23 de mayo de 2013

t.o.p

Cuando estoy solo y acompañado,  a veces me encierro puertas adentro y alterno entre diversos impulsos que mi televisada consciencia emerge. Todo lo que se, pienso y soy me hace seguir corriendo hacia un futuro que hoy no logro ver.
Bañado en vanidad me dirijo al sector de pompas y cultura vacía donde ese estrato argentino que no quiere olvidar su nombre y pretende ser más europeo que latino pasea al ritmo de canciones en inglés (nunca en castellano), toma cafés importados y renueva su vestuario en tiendas de diseño y cortes afrancesados.

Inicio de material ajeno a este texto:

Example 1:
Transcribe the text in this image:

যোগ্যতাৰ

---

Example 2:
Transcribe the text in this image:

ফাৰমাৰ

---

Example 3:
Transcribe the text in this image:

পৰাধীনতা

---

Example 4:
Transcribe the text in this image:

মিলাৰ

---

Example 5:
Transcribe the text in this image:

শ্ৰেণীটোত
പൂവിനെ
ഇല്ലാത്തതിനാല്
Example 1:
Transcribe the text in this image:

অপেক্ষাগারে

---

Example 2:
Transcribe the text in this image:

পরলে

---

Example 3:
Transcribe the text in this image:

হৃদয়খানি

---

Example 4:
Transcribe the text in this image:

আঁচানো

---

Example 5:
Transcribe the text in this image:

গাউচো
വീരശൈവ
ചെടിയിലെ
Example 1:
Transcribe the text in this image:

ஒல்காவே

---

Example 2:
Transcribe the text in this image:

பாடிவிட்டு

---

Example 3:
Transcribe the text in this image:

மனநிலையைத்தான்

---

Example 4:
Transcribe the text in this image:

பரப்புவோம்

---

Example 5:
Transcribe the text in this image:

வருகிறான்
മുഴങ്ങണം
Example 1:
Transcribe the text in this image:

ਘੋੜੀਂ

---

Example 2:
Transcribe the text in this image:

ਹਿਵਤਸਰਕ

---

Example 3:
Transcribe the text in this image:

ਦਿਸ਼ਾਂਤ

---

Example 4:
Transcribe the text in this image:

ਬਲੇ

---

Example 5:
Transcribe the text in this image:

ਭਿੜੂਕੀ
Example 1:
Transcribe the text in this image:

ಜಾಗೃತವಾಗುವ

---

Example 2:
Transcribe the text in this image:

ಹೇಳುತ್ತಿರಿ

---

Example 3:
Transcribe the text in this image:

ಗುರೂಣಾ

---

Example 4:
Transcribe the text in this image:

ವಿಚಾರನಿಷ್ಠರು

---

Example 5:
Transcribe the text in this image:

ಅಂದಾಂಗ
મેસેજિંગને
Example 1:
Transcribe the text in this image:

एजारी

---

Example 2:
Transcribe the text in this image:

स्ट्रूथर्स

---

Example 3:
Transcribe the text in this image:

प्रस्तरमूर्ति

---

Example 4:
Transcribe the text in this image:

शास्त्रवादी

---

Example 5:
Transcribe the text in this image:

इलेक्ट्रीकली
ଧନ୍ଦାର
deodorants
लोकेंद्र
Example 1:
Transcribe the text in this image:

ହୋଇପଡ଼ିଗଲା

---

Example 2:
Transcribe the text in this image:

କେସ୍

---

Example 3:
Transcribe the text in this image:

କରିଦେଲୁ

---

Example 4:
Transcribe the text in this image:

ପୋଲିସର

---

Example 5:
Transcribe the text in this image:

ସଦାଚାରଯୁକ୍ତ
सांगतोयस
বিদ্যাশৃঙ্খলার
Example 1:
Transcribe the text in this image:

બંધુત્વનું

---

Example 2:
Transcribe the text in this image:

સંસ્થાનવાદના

Divertido y lookeado como uno más y único al mismo tiempo (característica de esa clase compuesta por gente como uno) dejo el departamento y me dirijo a esa parte de Palermo que se enriqueció y cambio su nombre, dejando en el pasado donde tiene que estar todo lo que lo definió en un comienzo: enterrado en memorias peronistas y conventillos derribados.

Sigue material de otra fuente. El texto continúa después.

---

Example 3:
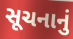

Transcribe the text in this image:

સૂચનાનું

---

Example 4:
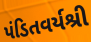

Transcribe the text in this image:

પંડિતવર્યશ્રી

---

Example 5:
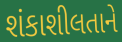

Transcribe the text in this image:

શંકાશીલતાને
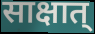
साक्षात्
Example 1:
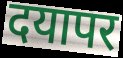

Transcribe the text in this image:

दयापर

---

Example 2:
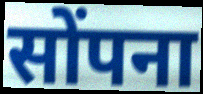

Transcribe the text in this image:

सोंपना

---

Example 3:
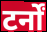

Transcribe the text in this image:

टर्नों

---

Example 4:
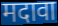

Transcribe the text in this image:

मदावा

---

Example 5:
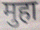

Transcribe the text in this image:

मुहा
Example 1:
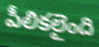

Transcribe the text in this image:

పీలికలైంది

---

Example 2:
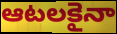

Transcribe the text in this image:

ఆటలకైనా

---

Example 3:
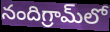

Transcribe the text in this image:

నందిగ్రామ్‌లో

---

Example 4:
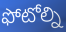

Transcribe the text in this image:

ఫోటోల్ని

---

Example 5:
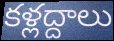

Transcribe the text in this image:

కళ్లద్దాలు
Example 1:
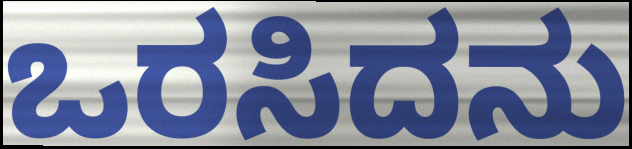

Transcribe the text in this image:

ಒರಸಿದನು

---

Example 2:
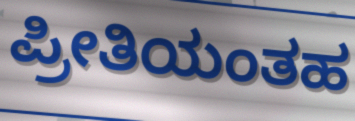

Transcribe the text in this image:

ಪ್ರೀತಿಯಂತಹ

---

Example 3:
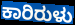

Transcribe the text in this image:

ಕಾರಿರುಳು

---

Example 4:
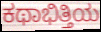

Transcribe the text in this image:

ಕಥಾಭಿತ್ತಿಯ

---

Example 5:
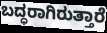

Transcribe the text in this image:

ಬದ್ಧರಾಗಿರುತ್ತಾರೆ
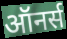
ऑनर्स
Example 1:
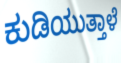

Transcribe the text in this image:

ಕುಡಿಯುತ್ತಾಳೆ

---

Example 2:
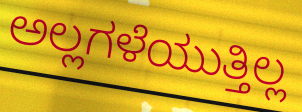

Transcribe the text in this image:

ಅಲ್ಲಗಳೆಯುತ್ತಿಲ್ಲ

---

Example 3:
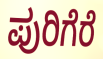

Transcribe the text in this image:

ಪುರಿಗೆರೆ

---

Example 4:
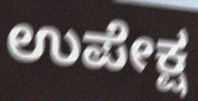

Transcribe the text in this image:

ಉಪೇಕ್ಷ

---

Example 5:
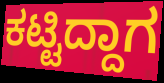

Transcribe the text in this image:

ಕಟ್ಟಿದ್ದಾಗ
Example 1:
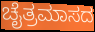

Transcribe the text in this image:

ಚೈತ್ರಮಾಸದ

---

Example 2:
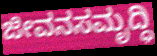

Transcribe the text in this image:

ಜೀವನಸಮೃದ್ಧಿ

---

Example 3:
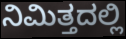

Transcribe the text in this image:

ನಿಮಿತ್ತದಲ್ಲಿ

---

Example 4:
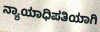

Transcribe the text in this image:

ನ್ಯಾಯಾಧಿಪತಿಯಾಗಿ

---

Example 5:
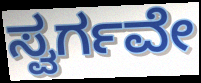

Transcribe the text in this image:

ಸ್ವರ್ಗವೇ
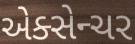
એક્સેન્ચર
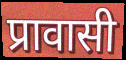
प्रावासी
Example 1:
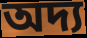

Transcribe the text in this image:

অদ্য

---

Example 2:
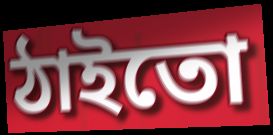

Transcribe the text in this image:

ঠাইতো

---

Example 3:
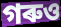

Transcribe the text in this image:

গৰুও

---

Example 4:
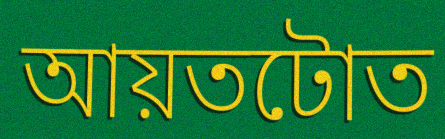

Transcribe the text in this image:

আয়তটোত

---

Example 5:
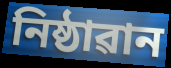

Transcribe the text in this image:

নিষ্ঠাৱান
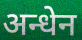
अन्धेन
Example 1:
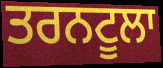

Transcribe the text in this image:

ਤਰਨਟੂਲਾ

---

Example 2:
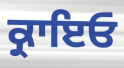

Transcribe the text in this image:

ਕ੍ਰਾਇਓ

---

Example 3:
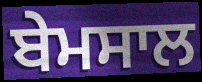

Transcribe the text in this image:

ਬੇਮਸਾਲ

Alrededor de Plaza Serrano, todo un símbolo del mainstream nocturno de Buenos Aires, se edifica esta burbuja arquitectónica donde boulevares y calles angostas remiten más a París que a la Capital Federal. Allí se puede ver, si uno observa detenidamente, todos los camaleónicos personajes que con apariencia andrógina deambulan entre los adoquines.

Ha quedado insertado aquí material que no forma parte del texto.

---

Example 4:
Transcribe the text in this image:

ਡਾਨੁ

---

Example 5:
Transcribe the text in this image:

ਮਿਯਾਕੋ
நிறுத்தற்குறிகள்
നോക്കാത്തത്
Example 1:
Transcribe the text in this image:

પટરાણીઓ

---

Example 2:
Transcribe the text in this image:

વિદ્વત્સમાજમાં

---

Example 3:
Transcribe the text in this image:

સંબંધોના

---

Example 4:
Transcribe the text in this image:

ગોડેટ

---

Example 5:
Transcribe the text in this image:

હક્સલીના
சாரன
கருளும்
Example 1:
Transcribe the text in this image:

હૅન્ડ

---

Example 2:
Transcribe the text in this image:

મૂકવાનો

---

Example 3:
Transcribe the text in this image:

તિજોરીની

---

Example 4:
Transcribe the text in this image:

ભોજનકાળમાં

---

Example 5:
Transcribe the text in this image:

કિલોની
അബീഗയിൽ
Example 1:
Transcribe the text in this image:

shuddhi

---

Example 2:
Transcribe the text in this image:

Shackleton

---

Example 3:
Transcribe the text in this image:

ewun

Rockstars cool, modelos cargadas de pastillas y etiquetas costosas, empresarios oligarcas y gente de sangre colorada (orgullo de la clase) nadan en esa pecera de cristales importados y pasan el rato, disfrutando de ser.
Sigo caminando con paso seguro y confiado, atrayendo miradas que despiertan placeres carnales, cantando en mi mente la canción con la que transito mis días. Observo, a lo lejos, cabezas rubias y esbeltos cuerpos trabajados que se horrorizan al ver pasar un individuo de tez oscura mendigando. Sin embargo, y a pesar de las miradas elevadas y contracciones corporales, una de las muchachas estira su mano y le deposita al marginado un billete con la cara de Belgrano, que asiente la cabeza y se limpia la nariz con la manga de su transpirado buzo descolorido, de tantas temporadas atrás.
Me siento en una cafetería y ojeo La Nación del día. El viento frío estalla contra mi tapado y congela mis facciones caucásicas: es tiempo de ir a lugares más cálidos.
En las casas de ropa me atienden individuos de apariencia pulcra y orientación dudosa, con los que entablo conversaciones superficiales en un lenguaje secreto y elitista, que solo el que lo habla lo conoce. Probadores minimalistas, prendas innecesarias pero hipnóticas y géneros cargados de una impronta conservadora conforman una velada que reconforta y estiliza el alma.
El sol se va escondiendo y las calles se vacían. El cielo aterciopelado me llena de dudas y decido partir, en mi mente no hay tiempo para más.

Todo lo que quiero hacer es seguir; es bueno ser libre y disfrutar de las pequeñas cosas que me hacen feliz, pero tampoco hay que empaparse en goces, no hay que olvidar que la vida es mucho más.